Oxford University website
Courses and Papers

The archaeology of Minoan Crete, 3200-1000 BC

This course explores the archaeology of Bronze Age Crete. The Aegean Bronze Age saw major cultural, social and political transformations, many of which originated in Crete and in most of which it was a major player: the first ‘state societies’ in Europe began here. Crete is the fifth largest island in the Mediterranean after Sicily, Sardinia, Cyprus and Corsica; its insularity allows the examination of internal and external change across clear-cut physical boundaries and the differing ways in which the island has related to wider patterns of economic and political interaction within the Mediterranean.

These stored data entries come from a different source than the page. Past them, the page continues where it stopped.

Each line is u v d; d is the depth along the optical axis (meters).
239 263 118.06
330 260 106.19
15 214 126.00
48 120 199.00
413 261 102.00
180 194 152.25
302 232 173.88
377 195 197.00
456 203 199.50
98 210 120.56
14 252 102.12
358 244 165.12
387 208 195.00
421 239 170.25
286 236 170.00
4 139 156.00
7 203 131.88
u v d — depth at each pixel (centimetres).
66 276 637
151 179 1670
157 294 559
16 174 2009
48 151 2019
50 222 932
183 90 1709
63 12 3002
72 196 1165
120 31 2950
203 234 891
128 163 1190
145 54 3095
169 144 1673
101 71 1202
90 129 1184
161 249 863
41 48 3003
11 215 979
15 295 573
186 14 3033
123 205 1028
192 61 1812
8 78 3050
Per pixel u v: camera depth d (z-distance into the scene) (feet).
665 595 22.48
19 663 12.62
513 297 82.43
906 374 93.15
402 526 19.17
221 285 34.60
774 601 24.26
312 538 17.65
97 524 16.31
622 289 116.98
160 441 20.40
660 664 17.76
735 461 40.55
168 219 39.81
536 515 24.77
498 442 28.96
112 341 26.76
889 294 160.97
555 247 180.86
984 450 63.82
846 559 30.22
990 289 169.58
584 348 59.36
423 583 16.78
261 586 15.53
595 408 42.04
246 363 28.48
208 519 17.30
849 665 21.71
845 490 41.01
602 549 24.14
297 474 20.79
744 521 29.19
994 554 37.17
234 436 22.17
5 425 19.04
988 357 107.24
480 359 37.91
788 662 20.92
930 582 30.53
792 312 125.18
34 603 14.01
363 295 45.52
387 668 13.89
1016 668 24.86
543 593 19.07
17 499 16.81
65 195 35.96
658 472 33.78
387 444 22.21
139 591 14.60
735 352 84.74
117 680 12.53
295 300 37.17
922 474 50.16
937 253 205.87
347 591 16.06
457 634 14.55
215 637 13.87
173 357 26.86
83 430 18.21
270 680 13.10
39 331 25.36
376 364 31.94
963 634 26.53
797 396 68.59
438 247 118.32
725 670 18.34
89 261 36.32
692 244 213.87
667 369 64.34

Topics explored include: Crete’s role in the emergence of the Bronze Age in the Aegean and the colonisation of the Aegean islands; the Early Bronze Age and the island’s relations with the broader Eastern Mediterranean; the emergence of the palace-based social organisation of the Middle Bronze Age; the earliest writing systems within the Aegean; the expansion of Minoan interaction within the Aegean; the chronology of the eruption of Thera an the eruption’s effects; the transformation of the Minoan palatial system; how Cretans responded to the ‘collapse’ of BA palace societies in the Early Iron Age. (Convenor: L. Bendall, Keble)

Link to tutor's room in weblearn

Not all courses and papers are available in every year. The authoritative information about courses and papers can be found in the University's Examination Decrees and Regulations, published with changes each October; the version published in the October a student begins a course will be authoritative for the examinations which that student takes at the end of the course.